2010-02-10

NOTE’s Year-end Report 2009

Financial Performance January–December


• Sales reduced by 30% to SEK 1,200.1 (1,709.5) m
• Operating loss of SEK -90.8 (-3.8) m, including non-recurring costs of SEK 63.7 (48.7) m
• The operating margin amounted to -7.6% (-0.2%)
• Profit after financial items was SEK -97.9 (-14.4) m, including non-recurring costs of SEK 63.7 (48.7) m
• The loss after tax was SEK -81.0 (-13.1) m, or SEK -8.42 (-1.36) per share
• Cash flow after investments was SEK 23.9 (25.1) m, or SEK 2.48 (2.61) per share
• Dividends—the Board of Directors is proposing to the AGM that no dividends are paid for the financial year 2009

Financial Performance October–December
• Sales reduced by 30% to SEK 291.5 (414.5) m
• Operating loss of SEK -2.7 (-47.9) m, including non-recurring costs of SEK 0.0 (48.7) m
• Operating margin amounted to -0.9% (-11.6%)
• The loss after financial items was SEK -4.2 (-50.4) m, including non-recurring costs of SEK 0.0 (48.7) m
• The loss after tax was SEK -9.9 (-36.6) m
• Cash flow after investments was SEK 14.2 (-6.2) m

Significant events January–December
• Divestment of operations at Skellefteå—a decision to cease production of a significant product by NOTE’s largest customer in the Telecom segment resulted in the divestment of the operation at Skellefteå at year-end 2009
• Acquisition in China completed as planned—the acquisition of the IONOTE electronics plant, previously operated as a joint venture with an Asian partner, was completed at year-end 2009. The operations of IONOTE were developed in the year to satisfy customers’ increasing needs for direct sales to the Chinese market.

Significant events after the end of the year
• New CEO and President—Göran Jansson, Deputy Chairman of the Board, was appointed as acting CEO and President of NOTE on 24 January.
• Additional structural adaptations—as part of the continued structural transformation of NOTE, a review of the group’s units has recently been initiated.
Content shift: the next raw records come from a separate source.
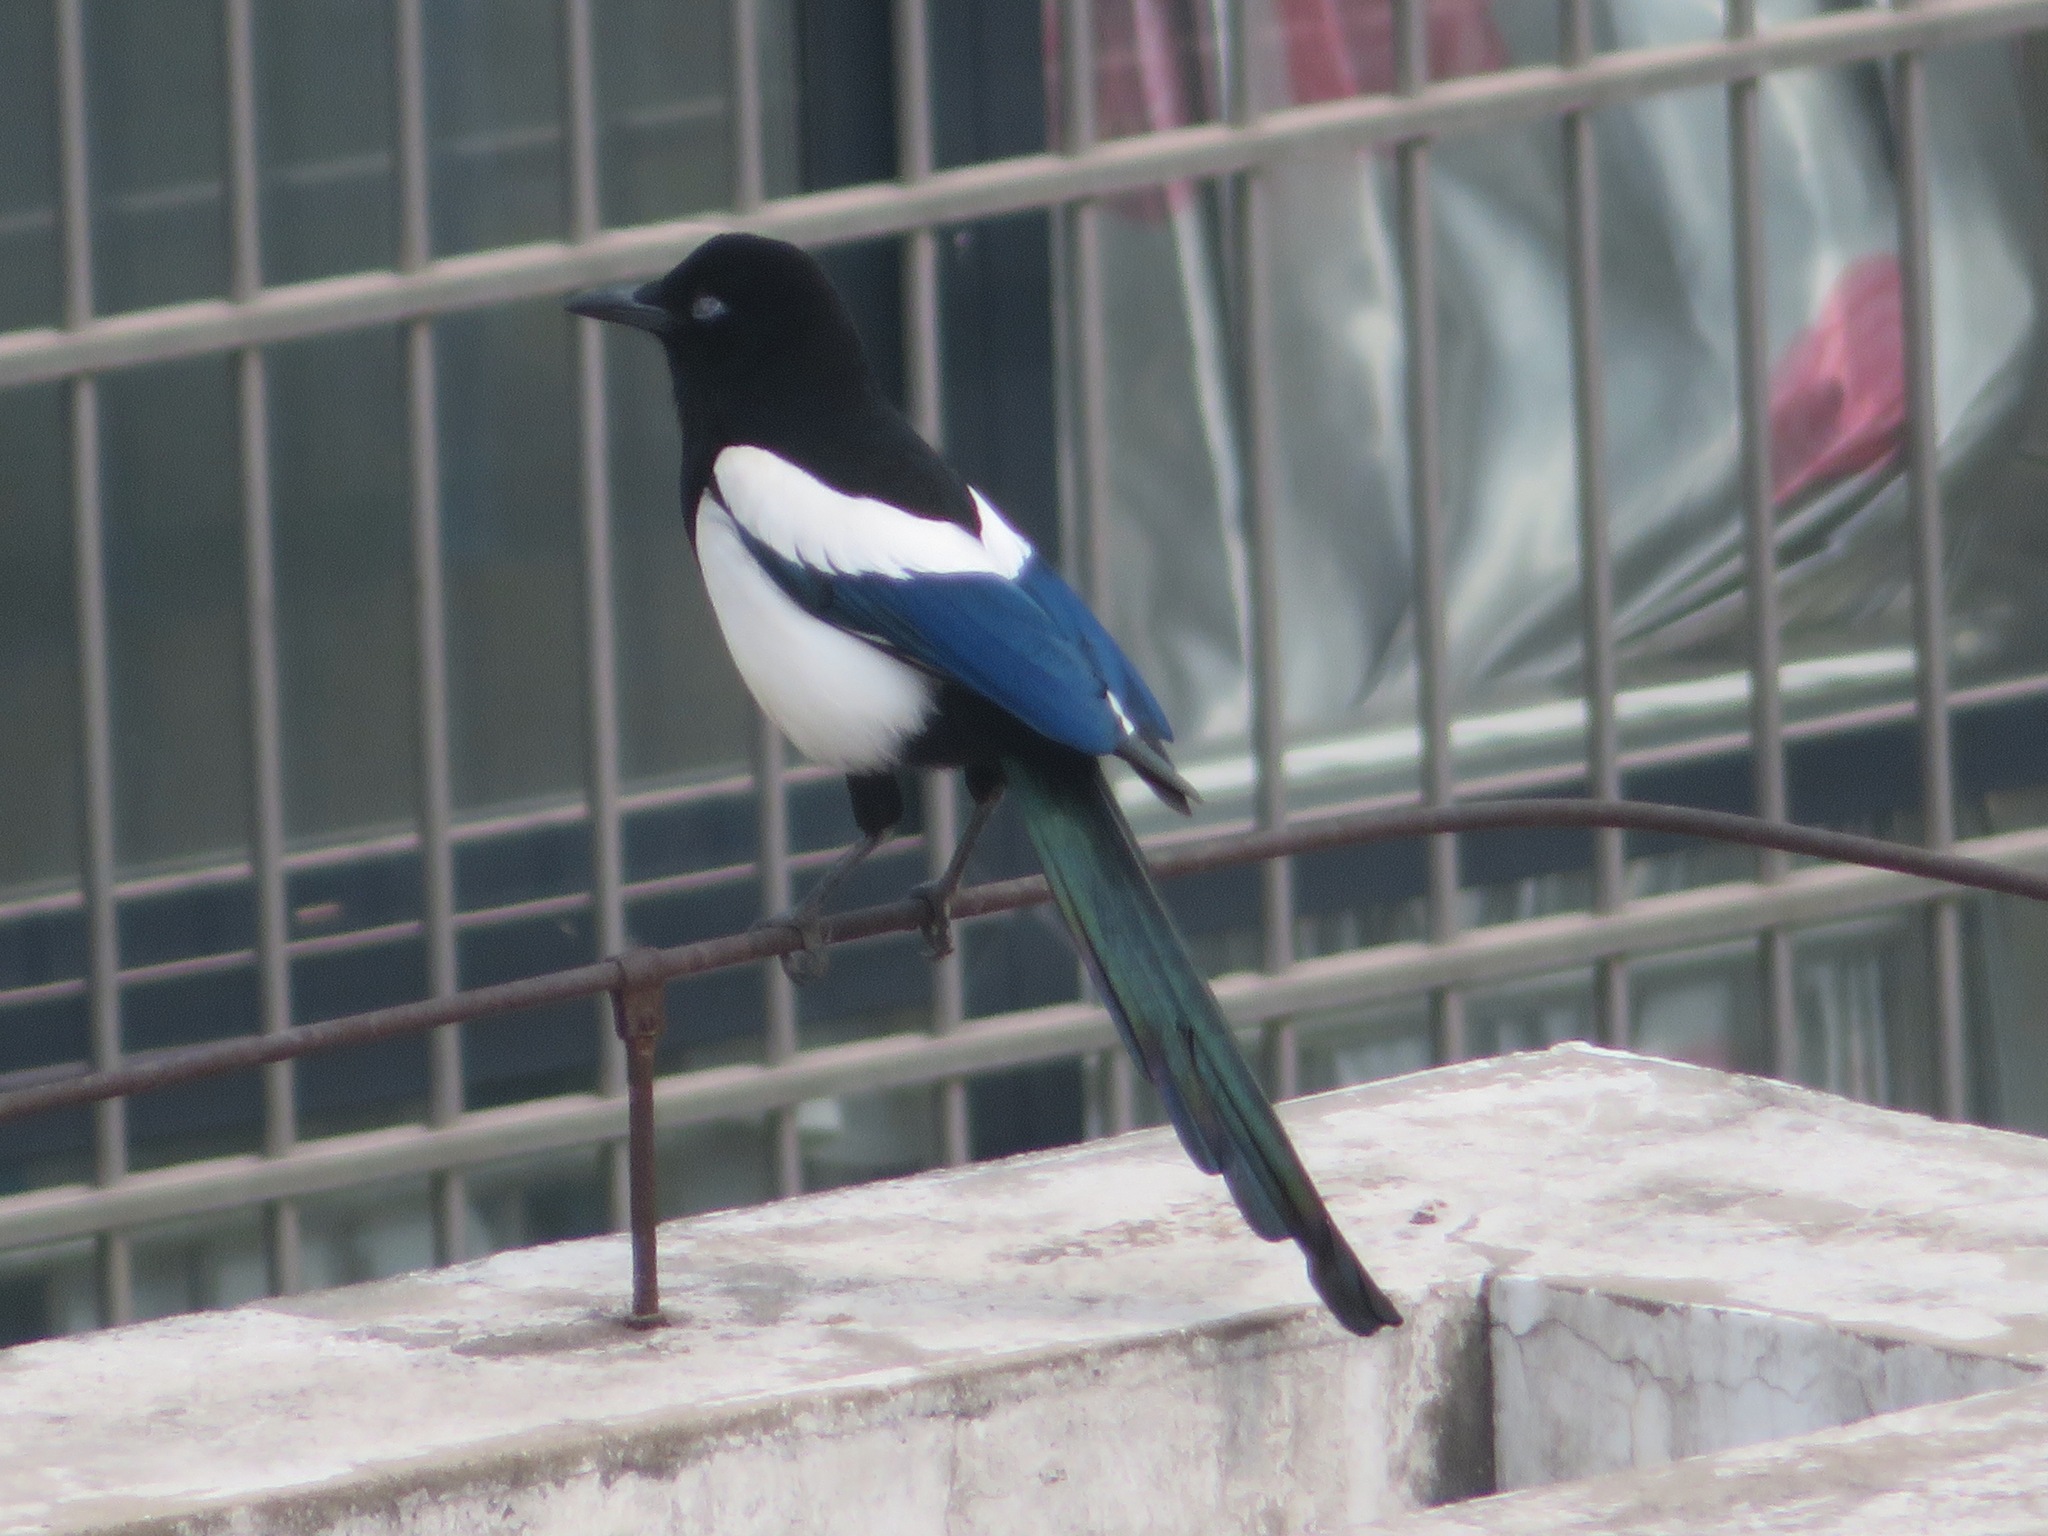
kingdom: Animalia
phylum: Chordata
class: Aves
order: Passeriformes
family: Corvidae
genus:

NOTE’s unique strengths and competence within the market segment high mix/low volume will be better utilised. The target is to ensure cost-saving and efficiency measures giving a positive profit impact of over SEK 50 m on an annual basis. As a part of the program, a further concentration of the production units in Sweden and foreign countries will be performed. The cost for the structural measures is estimated to SEK 45 m, and will be recognised in the result of the first quarter 2010.
• New issue 2010—the Board of Directors will be proposing that the AGM resolves on a share issue of just over SEK 70 m for existing shareholders. The detailed terms and conditions of the issue will be published later in February.

NOTE’s Year-end Report for January–December 2009 is now available in PDF format on the corporate web site, www.note.eu, and attached to this message.
The Annual Report for 2009 will be published on 12 April. The Interim Report for January–March will be published on 27 April.